Monday, Mar. 03, 1930
Mary, Doug & Alba
Shocked were ladies of the Spanish court, and particularly Her Majesty Queen Victoria Eugenie (granddaughter of Britain's arch-stickler, Queen Victoria) when Miss Mary Pickford and Mr. Douglas Fairbanks were actually received on terms of cordial and convivial intimacy by sporting King Alfonso XIII's closest pal, exalted Jacobo Stuart Fitz-James, Duke of Alba, Constable of Navarre and 14 times a grandee of Spain (TIME, Dec. 2).
Month ago the champagne cocktail Duke* became Minister of Education in the new Spanish Cabinet of Dictator Damaso Berenguer, successor to ousted General Primo de Rivera (TIME, Feb. 10). Last week the Ministry of State and Foreign Affairs, suppressed during the regime of Dictator Primo de Rivera who dealt directly with foreign Ambassadors, was reestablished by Royal decree. Next day it was King Alfonso's pleasure that his crony, the Duke of Alba, should step up from Minister of Education to Foreign Minister--the highest ranking cabinet post.

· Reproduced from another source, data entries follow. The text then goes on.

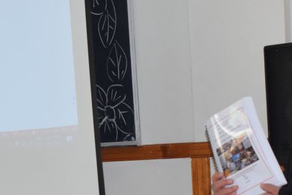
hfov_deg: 15.3
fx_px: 1085
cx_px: 174
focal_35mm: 134
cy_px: 280
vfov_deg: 10.0
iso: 800
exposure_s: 1/100
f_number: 5
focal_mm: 25
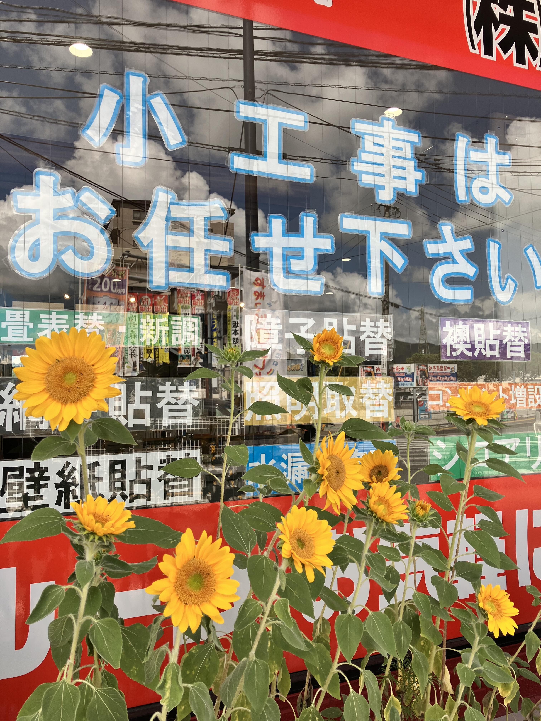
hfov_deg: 49.7
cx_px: 270
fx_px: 583
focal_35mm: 28
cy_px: 360
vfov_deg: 63.4
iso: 32
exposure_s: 1/674
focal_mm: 4
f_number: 1.8
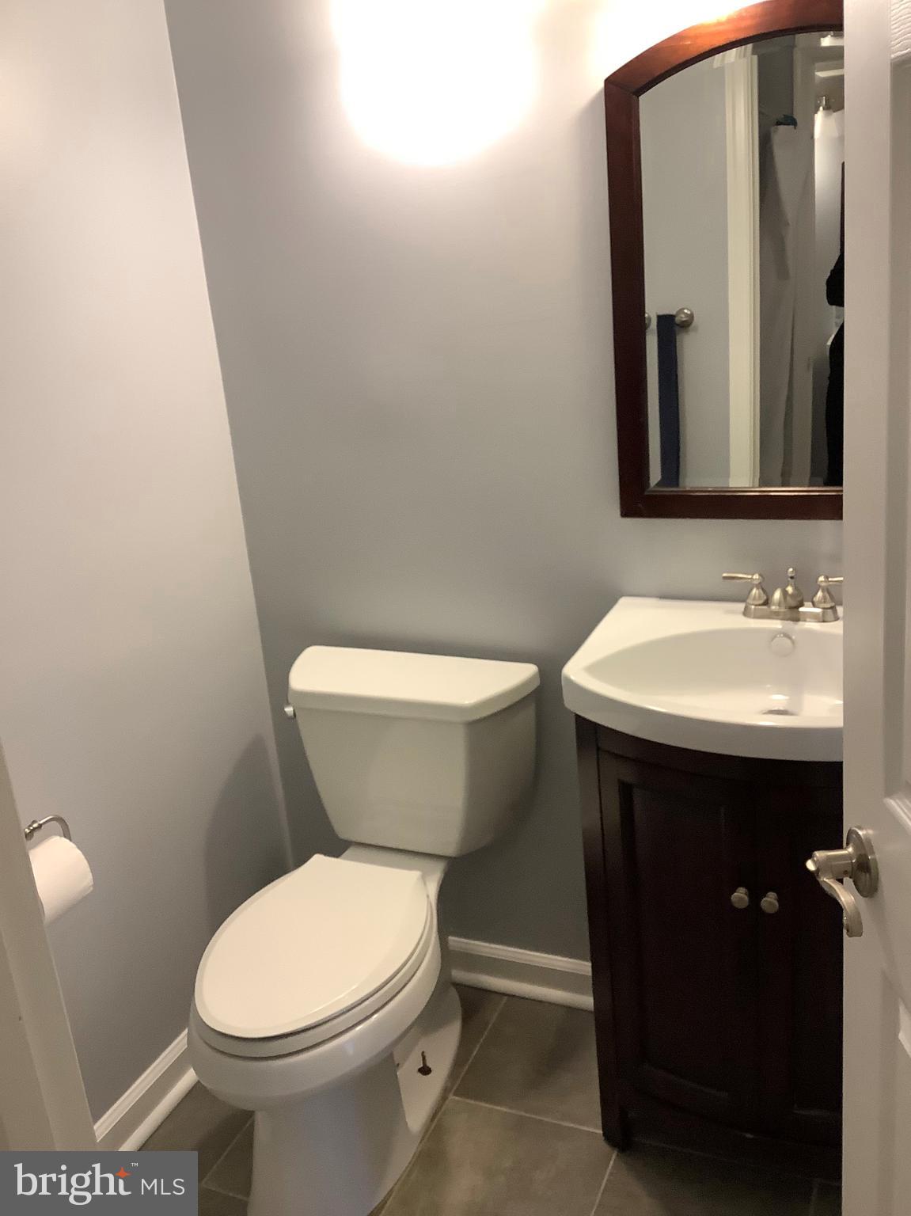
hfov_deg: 45.4
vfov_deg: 58.4
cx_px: 456
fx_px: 1088
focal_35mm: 31
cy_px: 608
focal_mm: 3.3
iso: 200
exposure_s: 1/60
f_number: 2.4
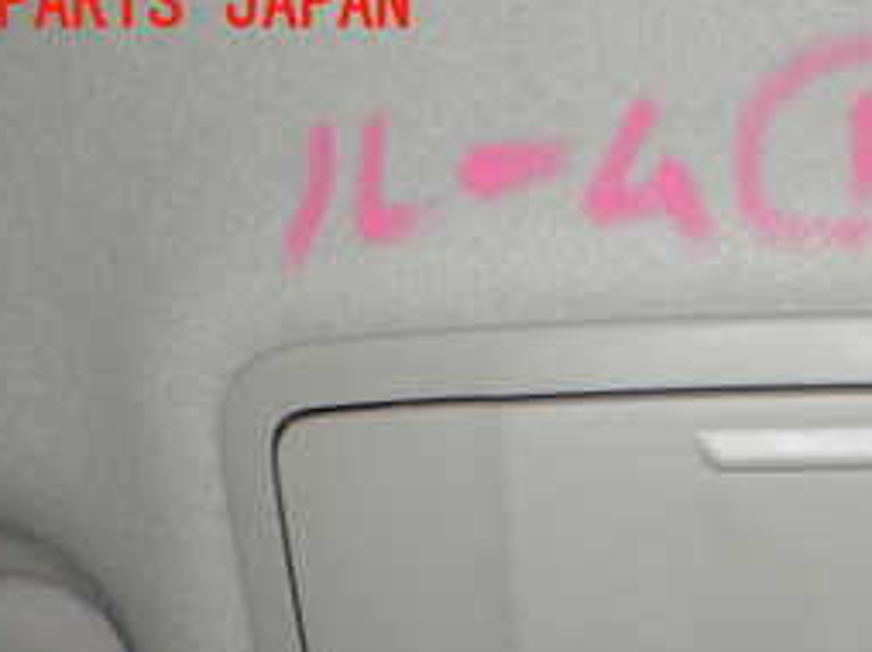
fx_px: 1787
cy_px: 734
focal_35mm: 71
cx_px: 817
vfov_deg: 19.7
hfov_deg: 26.3
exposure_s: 1/40
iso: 800
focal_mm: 5.4
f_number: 2.3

In Hollywood, just before the promotion, Mr. Fairbanks, graduate of Jarvis Military Academy, the East Denver High School, and the Colorado School of Mines, was asked what sort of a Minister of Education he thought Alba would make. Calling a secretary he dictated two sentences which were transcribed thus: "Spain's greatness will be perpetuated so long as it calls to high administrative office such men as Duke de Alba. He is fitted for leadership by personal attainment as well as by his traditions."
Solemn was Alba as he took his new ministerial oath at Madrid last week, but directly afterward he said with a grin to Dictator Berenguer: "I have never been a diplomatist, and, although my family has such qualifications, they are not necessarily hereditary, but I shall do my best to serve Spain."
*Alba's recipe: one and one-half lumps cane sugar in an empty champagne glass, plus quarter teaspoonful of Angostura bitters, plus brut (i. e. "natural" unsweetened) champagne.